[TASKS TO CARRY OUT]:
1) According to the keyword extraction text, why did the project use an unsupervised graph-based approach?
2) Return the passage of the keyword extraction text starting at "Keyword/phrase extraction is" and ending at "proof of concept.", copied word for word.

Keyword/phrase extraction is an important task for information retrieval, text categorization, text summarization and other various tasks. Currently, unsupervised graph-based methods have been widely used and showed promising results.

Recently, distributional semantics using neural networks, such as word2vec, glove, and fastText, has been introduced and showed their usefulness in various tasks.

However, this method has not been fully explored for keyword extraction. In this project, we tested a proof of concept of integrating fastText, a word embedding model and implemented a keyword extraction system to test this proof of concept.

What are keywords (and keyphrases) and how to extract them?

Depending on applications, the definition of keywords can be different. In this project, we extract key phrases from information retrieval perspective. Here, keywords should have the following two features.

  • Representativeness: key phrases should represent the document. Term frequency is often used for this.
  • Discriminativeness: key phrases should make a document distinct from other documents. Inverse document frequency is often used for this.

The former is local information and the latter global. In this project, we assume that keywords/phrases are made of combinations of adjectives and nouns. We ranks the longest sequences of these combinations based on those two perspecitves mentioined above.

Approaches

There has been mainly two approaches: supervised and unsupervised. Unsupervised methods consist of statistical and graph-based approach.

In this project, we chose unsupervised graph-based approach with the following reasons.

  • No labels are required.
  • An implemented system can be used in various domains without training.

Methods

Here, we developed a simple keyword extraction system based on an implementation of TextRank [3] using networkx library. TextRank borrows a key idea from PageRank [2] algorithm used for web search. TextRank builds a word graph and uses co-occurrences as links between words.

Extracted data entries
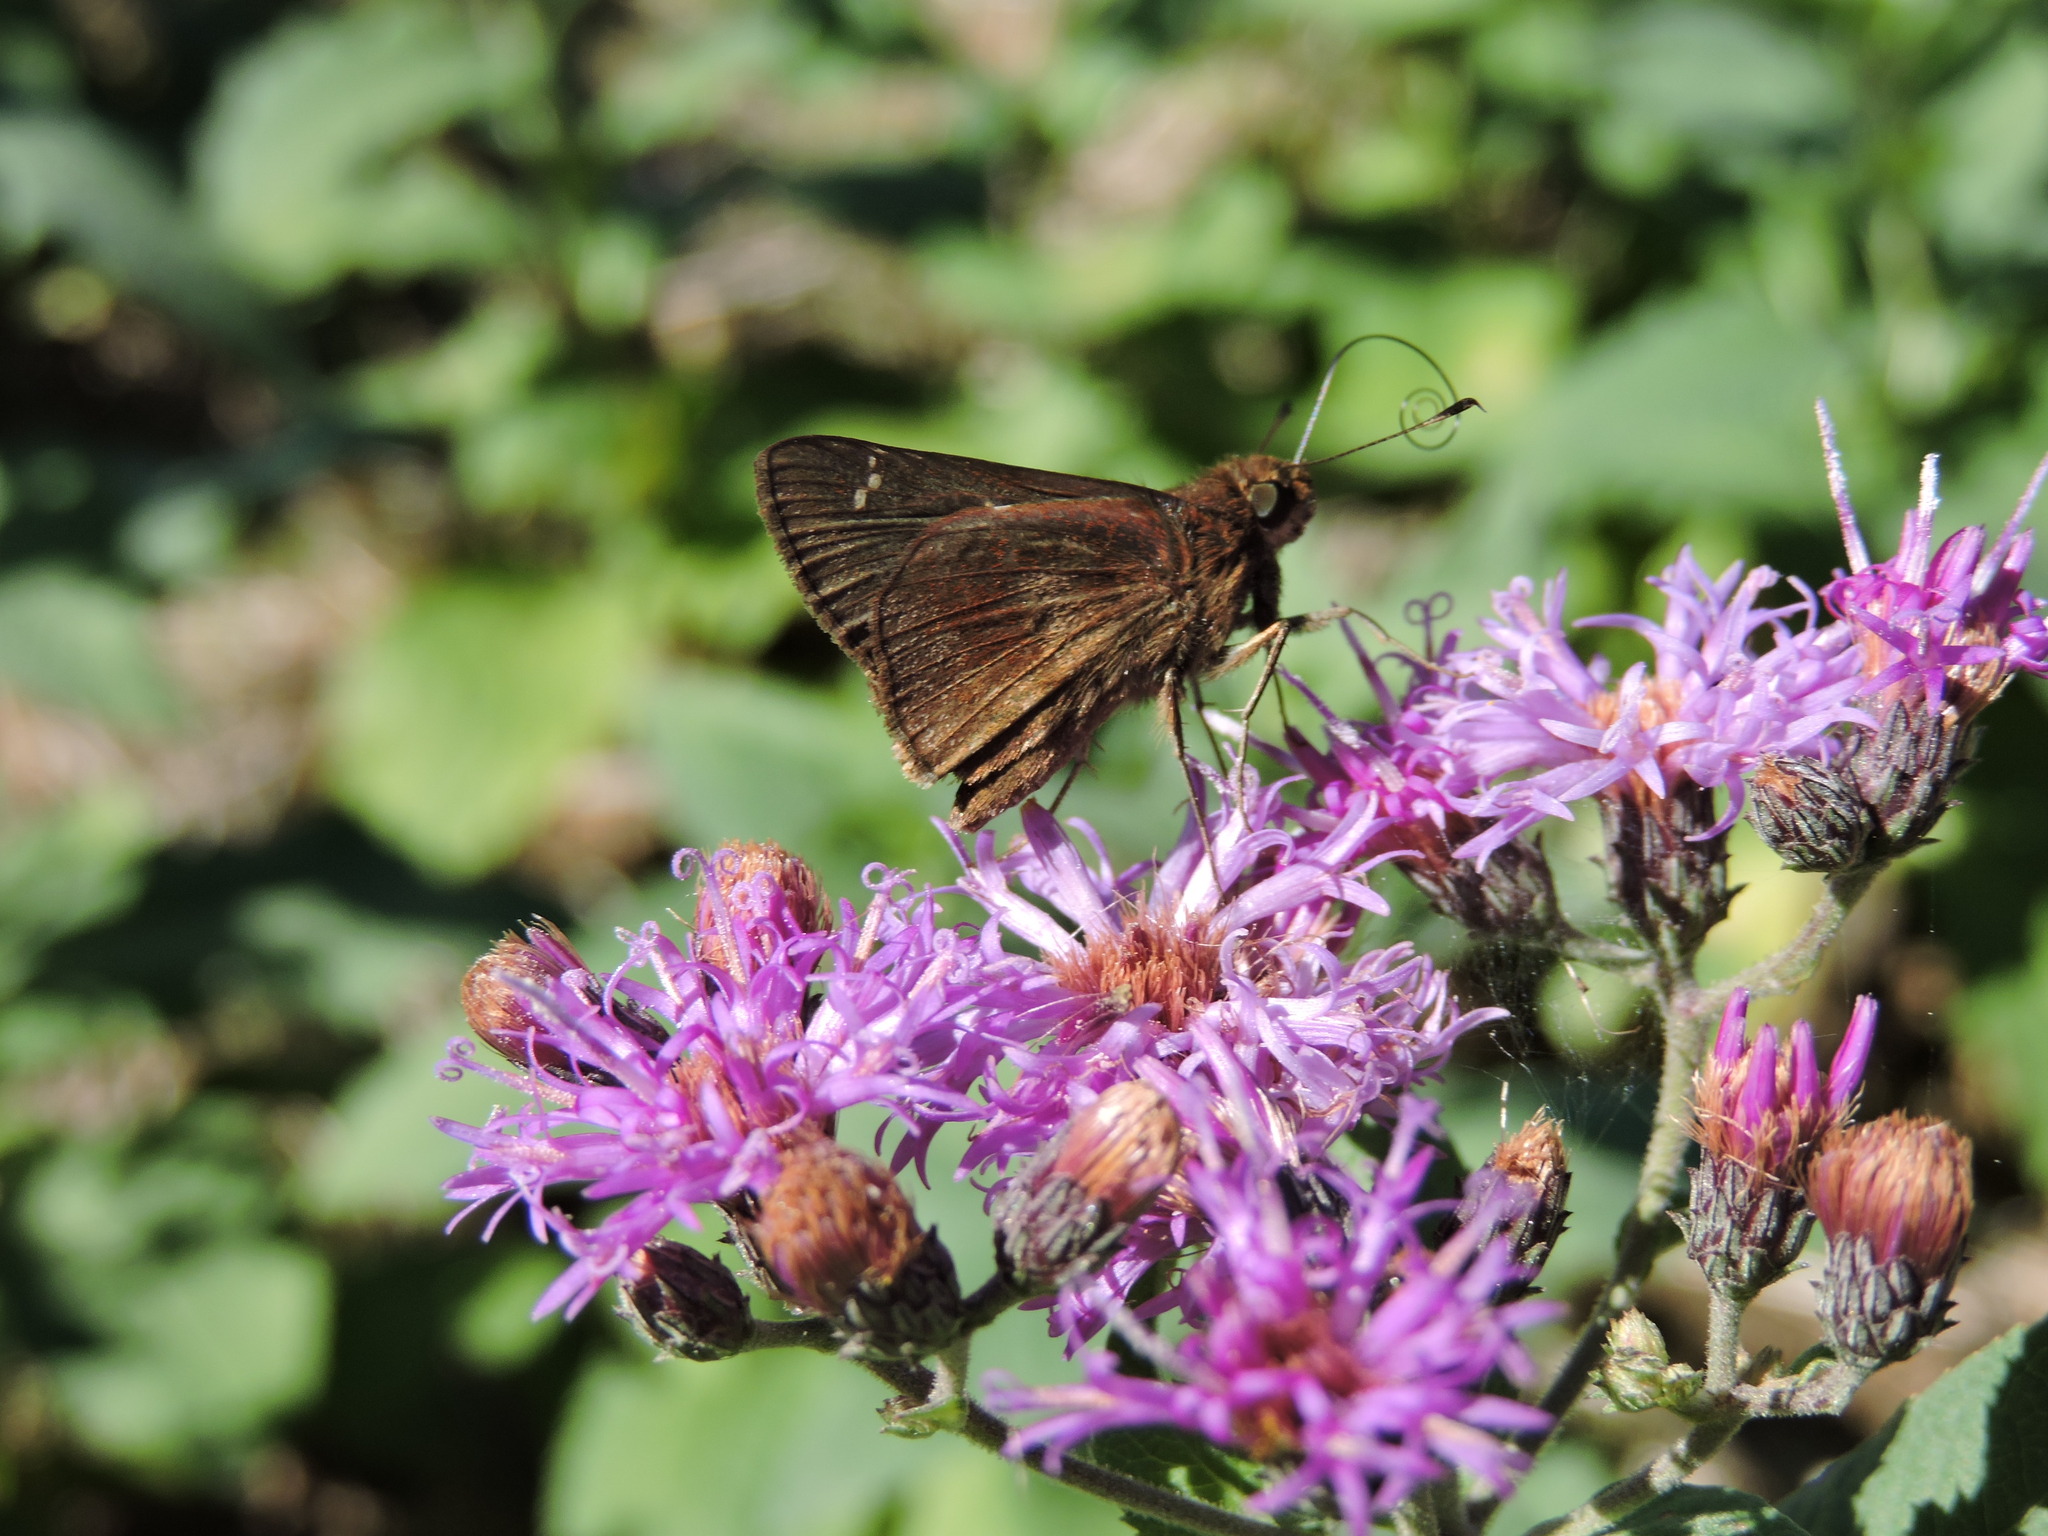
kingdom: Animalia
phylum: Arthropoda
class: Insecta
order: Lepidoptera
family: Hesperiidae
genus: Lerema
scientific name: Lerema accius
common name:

[WORKED SOLUTIONS]:
1) The project chose an unsupervised graph-based approach because it needs no labels. A system built this way can also be used in various domains without training.

2)
Keyword/phrase extraction is an important task for information retrieval, text categorization, text summarization and other various tasks. Currently, unsupervised graph-based methods have been widely used and showed promising results.

Recently, distributional semantics using neural networks, such as word2vec, glove, and fastText, has been introduced and showed their usefulness in various tasks.

However, this method has not been fully explored for keyword extraction. In this project, we tested a proof of concept of integrating fastText, a word embedding model and implemented a keyword extraction system to test this proof of concept.